Mild ‘Alaskapox’ cases diagnosed in Fairbanks area this past summer
ANCHORAGE, Alaska (KTUU) - Two recent cases of “Alaskapox,” a virus found exclusively in the state, were identified in the Fairbanks area this summer, but health experts say it’s no reason to worry.
The new cases bring the total count of “Alaskapox” cases ever identified up to four. The first two cases were found in July 2015 and August 2020, according to a State of Alaska Epidemiology bulletin.
“Alaskapox” is a type of orthopox virus — like smallpox and vaccinia virus — however, the illnesses are very different, and there isn’t evidence it can be spread person-to-person, according to Lt. Eric Mooring, an officer in the US Public Health Service Commissioned Corps and a Centers for Disease Control and Prevention epidemiologist assigned to the Alaska Division of Public Health.
“In humans, specifically, discovering new viruses worldwide, on average happens just a couple times a year,” he said. “So it’s rare, but certainly not unprecedented.”
It’s important for people to know about the virus to be able to identify it, but Mooring said “Alaskapox” is not something to be worried about.
The four people in the Fairbanks area are the only people known to have contracted it. Mooring said they’ve all healed, and the virus was likely transmitted through small mammals.
“We have preliminarily — based on efforts to trap small mammals that were done last year — found some evidence of the virus in a number of different mammals species — voles, shrews, squirrels,” he said.
Health experts are still working to figure out which of those species may play a larger role, he said.

[PROVIDED RECORDS]:
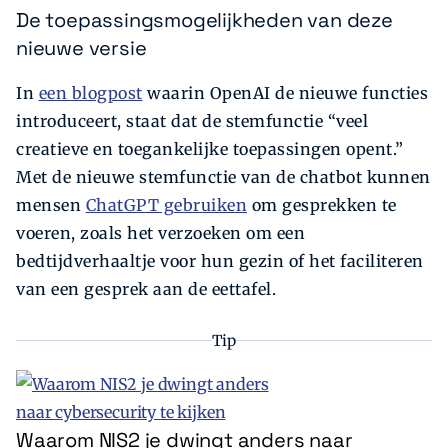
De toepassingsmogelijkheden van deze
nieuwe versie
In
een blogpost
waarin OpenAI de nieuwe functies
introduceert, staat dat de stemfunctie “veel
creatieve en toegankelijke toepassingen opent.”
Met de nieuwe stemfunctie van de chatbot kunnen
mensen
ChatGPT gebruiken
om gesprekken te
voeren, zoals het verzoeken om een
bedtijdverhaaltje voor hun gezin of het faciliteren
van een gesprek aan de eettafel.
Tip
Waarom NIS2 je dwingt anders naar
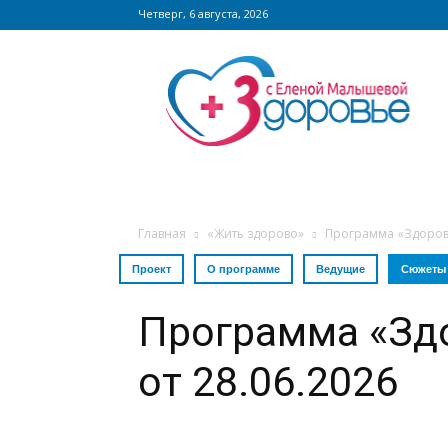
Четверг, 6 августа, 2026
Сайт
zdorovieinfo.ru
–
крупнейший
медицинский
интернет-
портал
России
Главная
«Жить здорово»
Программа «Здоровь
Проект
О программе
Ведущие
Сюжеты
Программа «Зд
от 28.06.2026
--
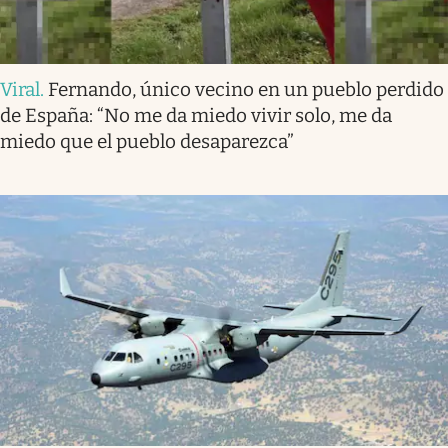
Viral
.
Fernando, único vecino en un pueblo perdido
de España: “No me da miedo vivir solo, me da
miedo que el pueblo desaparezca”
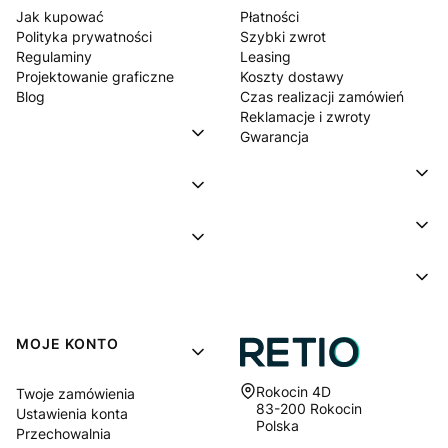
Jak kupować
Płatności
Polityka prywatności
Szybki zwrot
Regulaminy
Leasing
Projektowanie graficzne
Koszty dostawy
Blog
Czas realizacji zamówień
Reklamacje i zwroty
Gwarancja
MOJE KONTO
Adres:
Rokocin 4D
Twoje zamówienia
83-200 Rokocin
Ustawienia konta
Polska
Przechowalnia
---
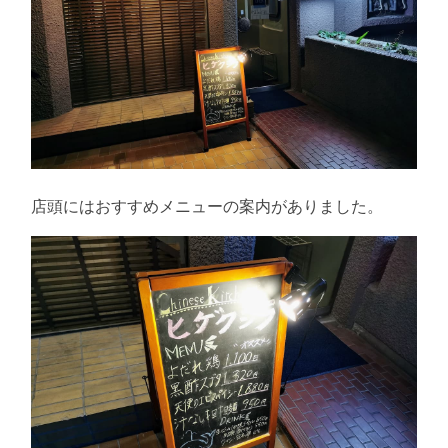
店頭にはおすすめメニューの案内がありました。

[PROBLEM REQUIREMENTS]: Continue the news report on the Alaskapox cases in the Fairbanks area, starting after its final sentence.

[FINAL ANSWER]:
“One of the interesting things about all four cases that we’ve seen is that they have been identified during the summer months, which relates to why we think it’s probably related to small mammals. That’s the time of year when people are most active, most likely to be outdoors,” he said.
So far, “Alaskapox” presents as a single spot on the skin, Mooring said.
“Usually, it starts out as a whitish mark, but the the center of the little lesion can become darker color, even brownish or blackish over time,” he said. “And importantly, the lesions have all been surrounded by a larger area of redness.”
People have also had swollen and painful lymph nodes and other mild symptoms like a low-grade fever, Mooring said. There’s still a lot to discover about the virus.
“We’ve learned a lot about this virus over the past few years, but still, we have only seen four cases ever. So, we are cautious in making too many generalizations from just four cases,” Mooring said.
He said people should just continue to practice common sense hygiene around animals and should avoid touching wildlife.